**About this exercise**
From the entries below, work out how many lines contain the string "output"; answer with the number alone.

[Items from a dataset]
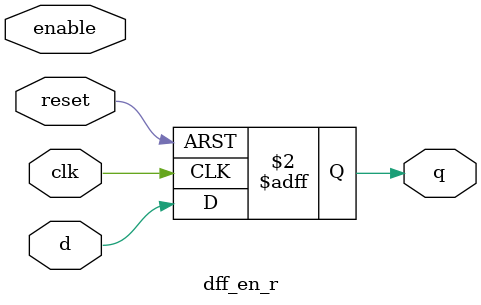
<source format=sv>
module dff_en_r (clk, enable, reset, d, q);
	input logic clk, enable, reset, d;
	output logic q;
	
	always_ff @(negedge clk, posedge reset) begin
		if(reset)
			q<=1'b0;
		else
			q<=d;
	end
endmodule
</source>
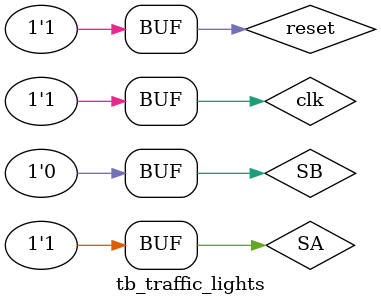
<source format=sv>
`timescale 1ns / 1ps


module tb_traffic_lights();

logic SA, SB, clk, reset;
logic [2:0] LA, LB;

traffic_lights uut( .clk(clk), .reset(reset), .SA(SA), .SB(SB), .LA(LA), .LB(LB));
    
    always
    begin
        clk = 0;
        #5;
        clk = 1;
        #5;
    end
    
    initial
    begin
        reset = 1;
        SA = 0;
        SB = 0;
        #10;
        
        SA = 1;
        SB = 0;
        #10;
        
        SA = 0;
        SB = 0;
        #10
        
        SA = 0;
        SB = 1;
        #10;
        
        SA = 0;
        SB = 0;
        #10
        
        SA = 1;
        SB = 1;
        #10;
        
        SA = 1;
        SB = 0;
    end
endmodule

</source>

==

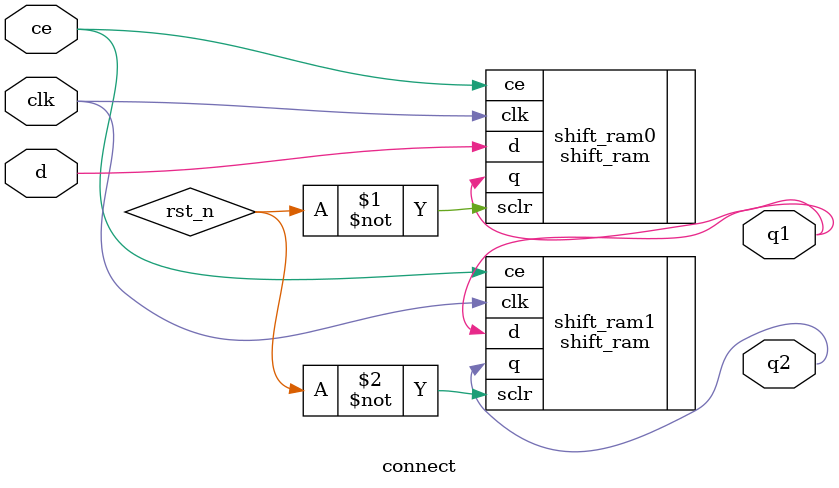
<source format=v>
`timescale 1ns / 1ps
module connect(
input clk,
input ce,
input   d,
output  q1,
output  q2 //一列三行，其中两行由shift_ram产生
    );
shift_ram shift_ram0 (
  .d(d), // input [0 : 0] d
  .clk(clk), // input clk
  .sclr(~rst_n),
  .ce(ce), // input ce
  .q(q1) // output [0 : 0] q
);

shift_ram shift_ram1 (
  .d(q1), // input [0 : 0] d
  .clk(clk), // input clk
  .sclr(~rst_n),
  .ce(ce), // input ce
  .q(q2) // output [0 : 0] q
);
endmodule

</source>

**Written answer**
5